● **Exercise requirements**
1 > List every material the art lesson plan names for the Elementary School Fine Arts collage activity.
2 > According to the art lesson plan, where can students share their finished artist statements?
3 > Pick up the art lesson plan at the point where it stops and continue writing it.

--- START Article ---

Elementary Art Activity


Questions for Elementary School Students:

  1. Examine Lance Letscher’s Red Line. Identify where each element of art is located in the artwork.
  2. Examine Lance Letscher’s Red Line. Identify where each principle of art is located in the artwork.
  3. What is a collage?
  4. How do you make a collage?
  5. What is abstract art?
  6. What are the primary colors?
  7. What are the complementary colors?
  8. What are secondary colors?
  9. What is an artist statement?

Activity: Elementary School Fine Arts

  • Activity Setting: Classroom
  • Materials: Construction Paper, Magazines, Newspapers, Glue, Markers
  • Subject: Collage, Color Harmonies
  • Texas TEKS: Kindergarten, First Grade, Second Grade, Third Grade, Fourth Grade, and Fifth Grade
  • Duration: Extended Project

Study Lance Letscher’s artwork Red Line. Then, students will create a collage that exhibits a complementary of color harmony, primary color harmony, or a secondary color harmony.

Students can bring magazines and newspapers to the class to cut out colors, text, and images for their collages. They can also cut out shapes and designs from construction paper.

The collected colors, shapes, and texts will be glued to a color piece of background paper in an abstract manner. Teachers can help students arrange the shapes if needed.

The final artworks will exhibit an abstract collage. This project is paired with the artist statement below.


Activity: Elementary School Art History

  • Activity Setting: Classroom
  • Materials: Pencil/ Pen on Paper or Word Document
  • Subject: Research, Artwork Analysis
  • Texas TEKS: Kindergarten, First Grade, Second Grade, Third Grade, Fourth Grade, and Fifth Grade
  • Duration: Artist Statement – Extended Project

Once the collage is completed, the students will write a brief artist statement.

They will explain what color harmony they used and where it is located. Then, the students will define why they chose the shapes, colors, and text in their collage.

Their explanation can include the principles and elements of design.

The artist statement can be presented to the class or attached to the collage exhibited in the hallway or classroom.


Middle School Lesson Plans


Goals:

Middle School Students of all Levels will be able to do the following:

  • Identify the principles of design used in the artwork;
  • Identify the elements of design used in the artwork;
  • Create a collage using magazines, newspapers, and construction paper;
  • The collage will express a type of color harmony;
  • Students will learn about copyright and how to use magazine and newspaper clippings in compliance with copyright laws.
  • And, the students will make an artist statement about their collage.

--- END Article ---
--- START Collected data ---

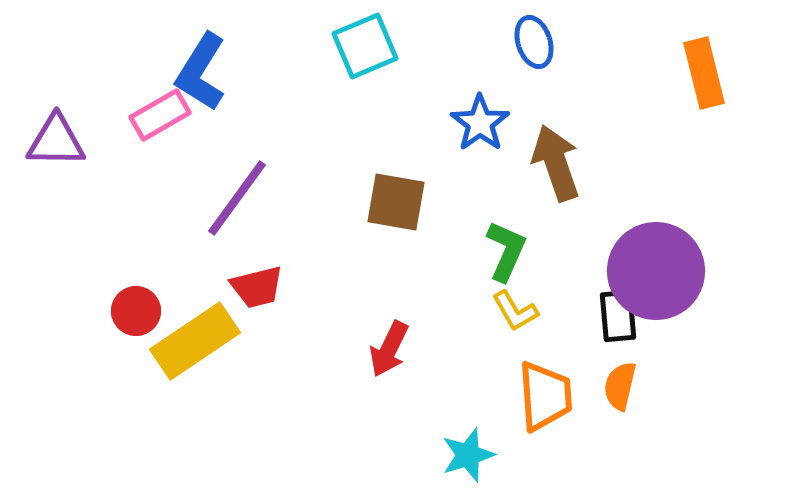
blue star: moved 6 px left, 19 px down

--- END Collected data ---

● **Answers for the tasks**
1 > Construction paper, magazines, newspapers, glue, and markers.

2 > They can be presented to the class or attached to the collage exhibited in the hallway or classroom.

3 >
Texas Middle School TEKS:

Art 1, Art 2, Art 3


Art 1:

  • §117.202.c.1.B / C / D
    • Foundations: Observation and Perception:
      • understand and apply the elements of art, including line, shape, color, texture, form, space, and value, as the fundamentals of art in personal artworks using art vocabulary appropriately;
      • understand and apply the principles of design, including emphasis, repetition/pattern, movement/rhythm, contrast/variety, balance, proportion, and unity, in personal artworks using art vocabulary appropriately;
      • discuss the expressive properties of artworks such as appropriation, meaning, narrative, message, and symbol using art vocabulary accurately.
  • §117.202.c.1.A / B / C
    • Creative Expression:
      • create original artworks based on direct observations, original sources, personal experiences, and the community;
      • apply the art-making process to solve problems and generate design solutions;
      • produce artworks, including drawings, paintings, prints, sculptures/modeled forms, ceramics, fiber art, photographic imagery, and digital art and media, using a variety of materials.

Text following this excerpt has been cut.